After Lynn's conversation with the woman tapered off, Lynn turned to me and whispered that it felt a little strange to be telling the affluent woman that she was coming to her home country to work as a missioner.  I found my own understanding of that feeling of strangeness. If prosperous citizens are not sympathetic with the plight of the poor in their country, they may think that it is their own fault or that perhaps it isn't really as bad for them as it may first appear. They might regard outsiders who come professing to help the poor as not understanding, or as being over-zealous about their beliefs--secular or religious-- or that perhaps the outsiders may have an ulterior agenda of social revision.  It is true that outsiders may not fully understand the root and complexity of a country's social problems and may by their ignorance even be regarded as part of the social problem themselves.

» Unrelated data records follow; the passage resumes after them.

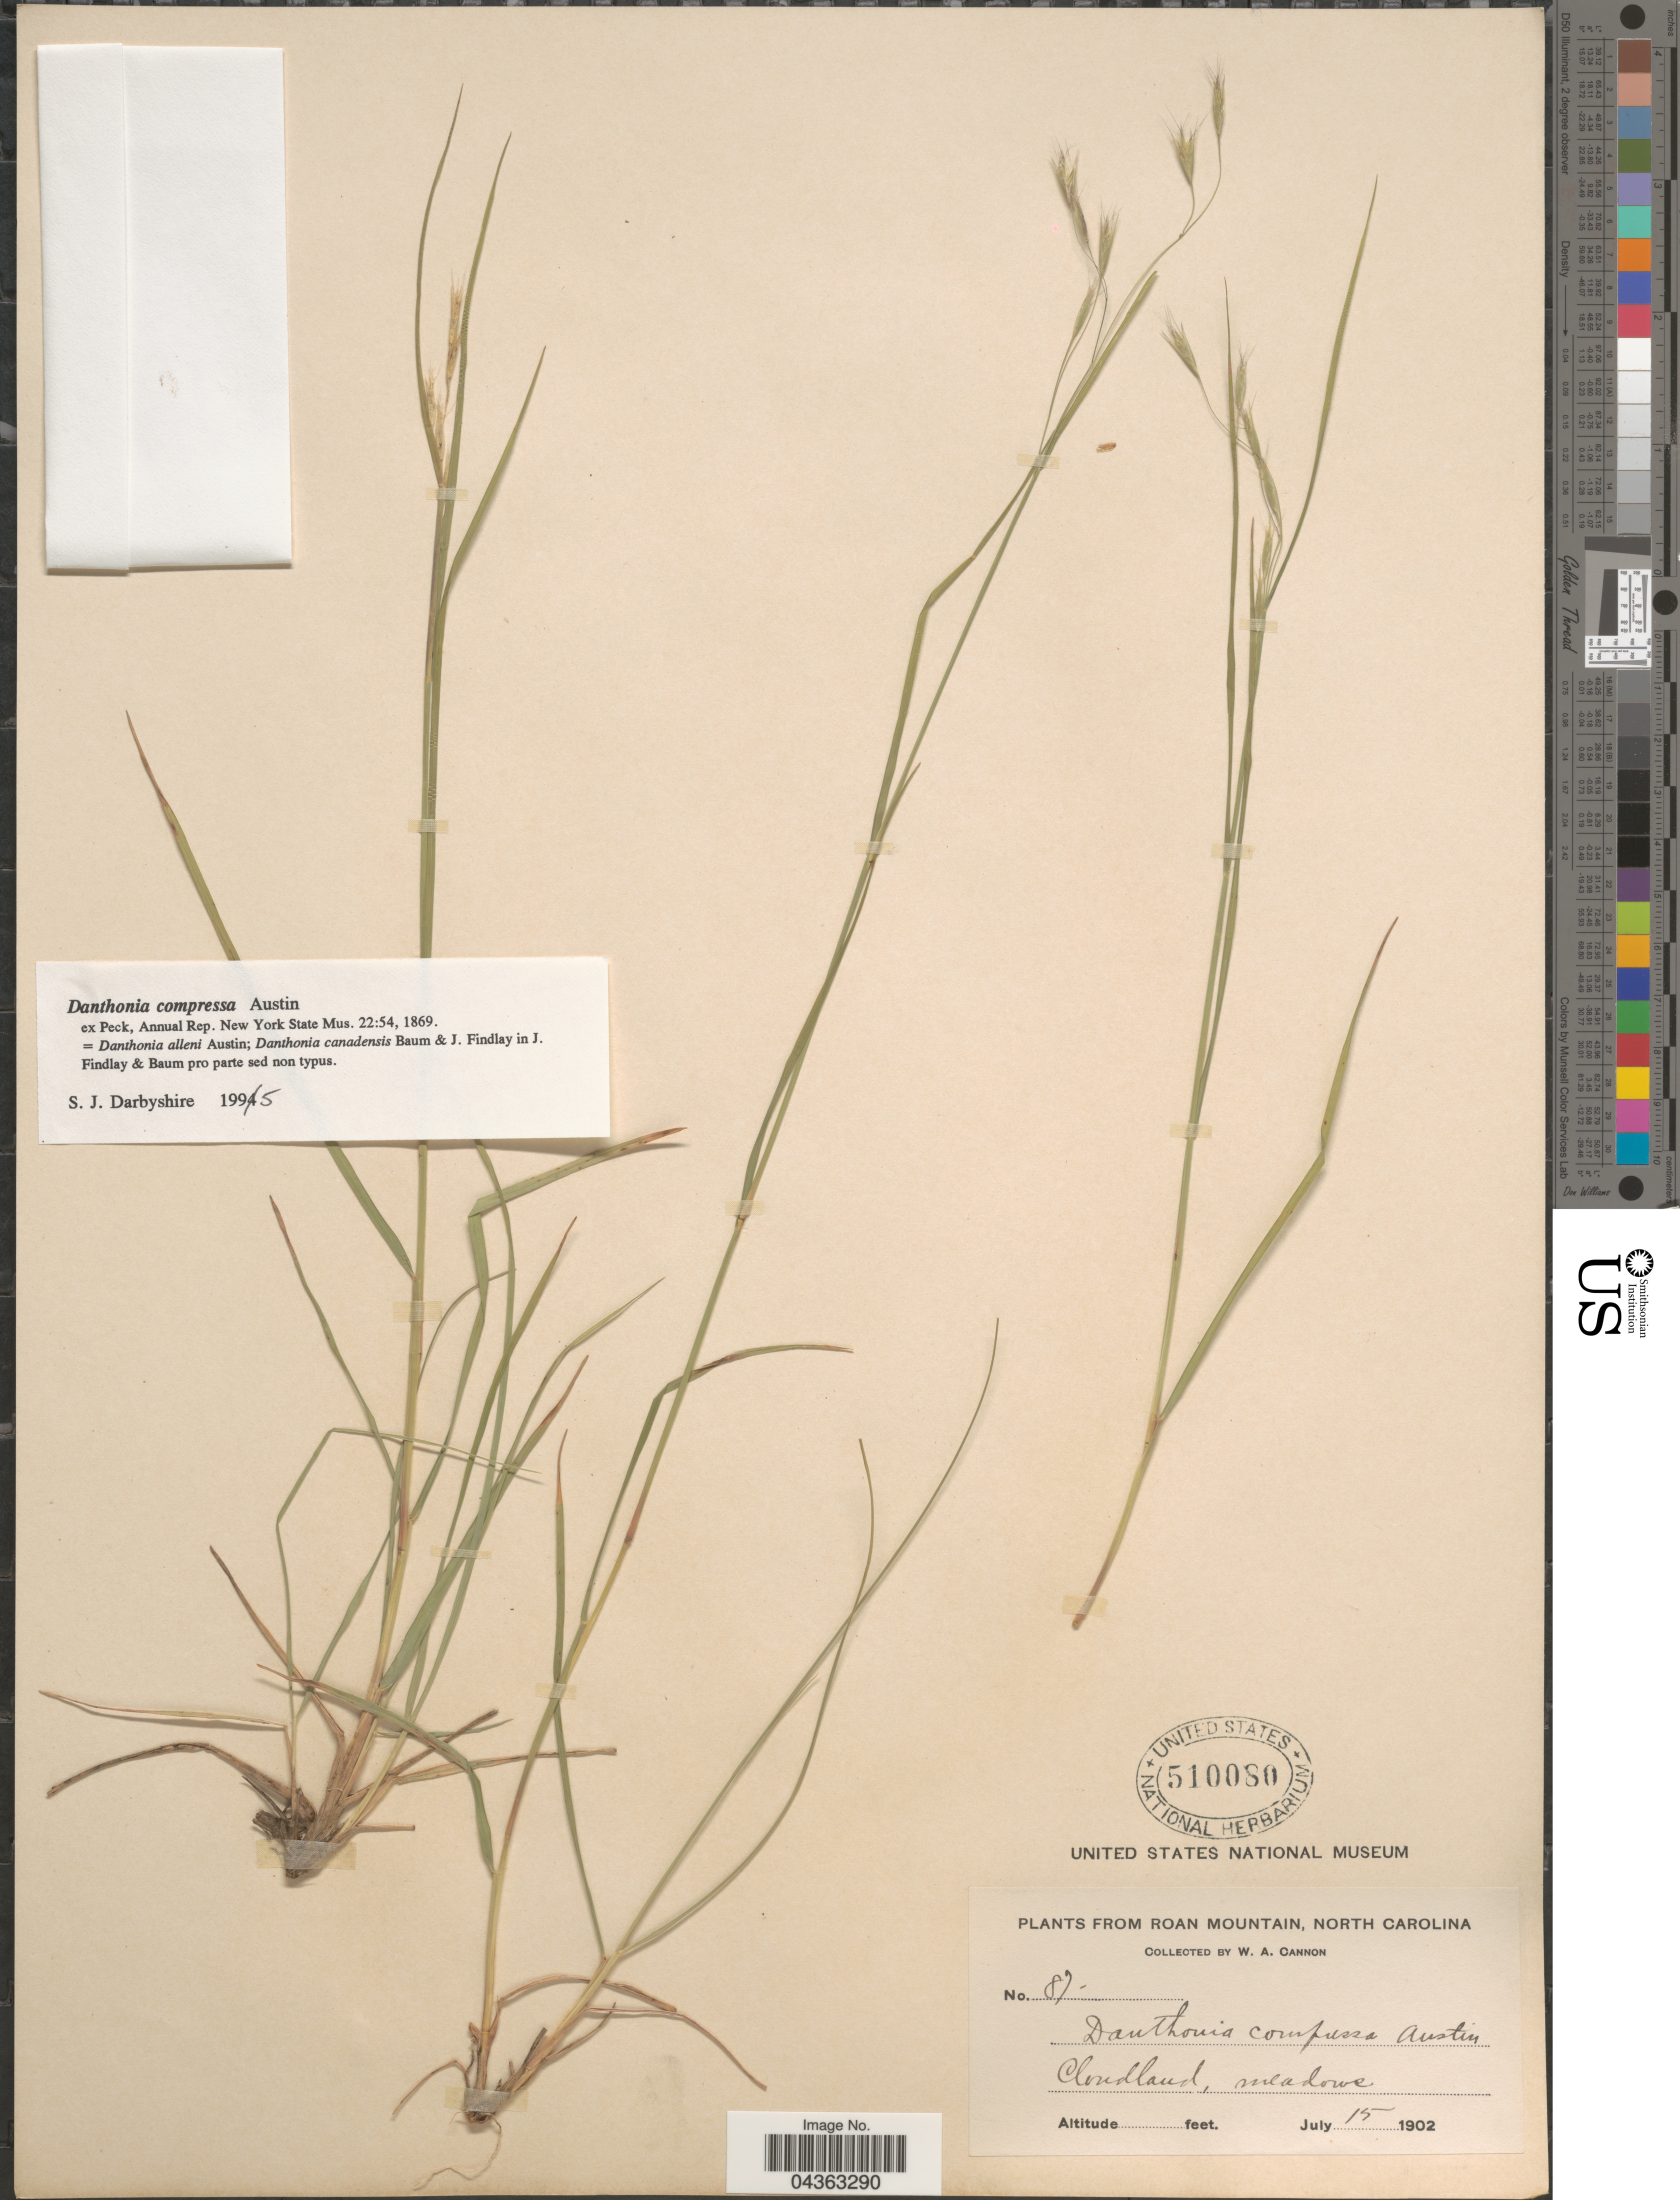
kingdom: Plantae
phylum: Tracheophyta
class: Liliopsida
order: Poales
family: Poaceae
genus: Danthonia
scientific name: Danthonia compressa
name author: Austin in F. Peck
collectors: W. Cannon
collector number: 87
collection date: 1902-07-15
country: United States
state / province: North Carolina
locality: Roan Mountain. Cloudland, meadows.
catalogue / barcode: US 510080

These thoughts weighed on me as our American Airlines jet touched down on the runway of the La Paz airport.  What peace and tranquility could I hope to bring to a country noted for uneven distribution of wealth, political struggles and a high rate of poverty among its indigenous people? Any idealized thought of this group faded as four indigenous men quickly took charge of our checked luggage and then set what seemed to me an outrageous fee for their services.  I paid without quarreling because I hadn't asked the price beforehand; I was feeling more disoriented by the second as the Altiplano began to grip me.  The four diminutive porters--acclimated and adept at this conquest--vanished.  I chalked one up for the caveat emptor rule.  Hoping to cling to something so I wouldn't have to look for something to fall on, I focused on why I had come and who had helped me to get there.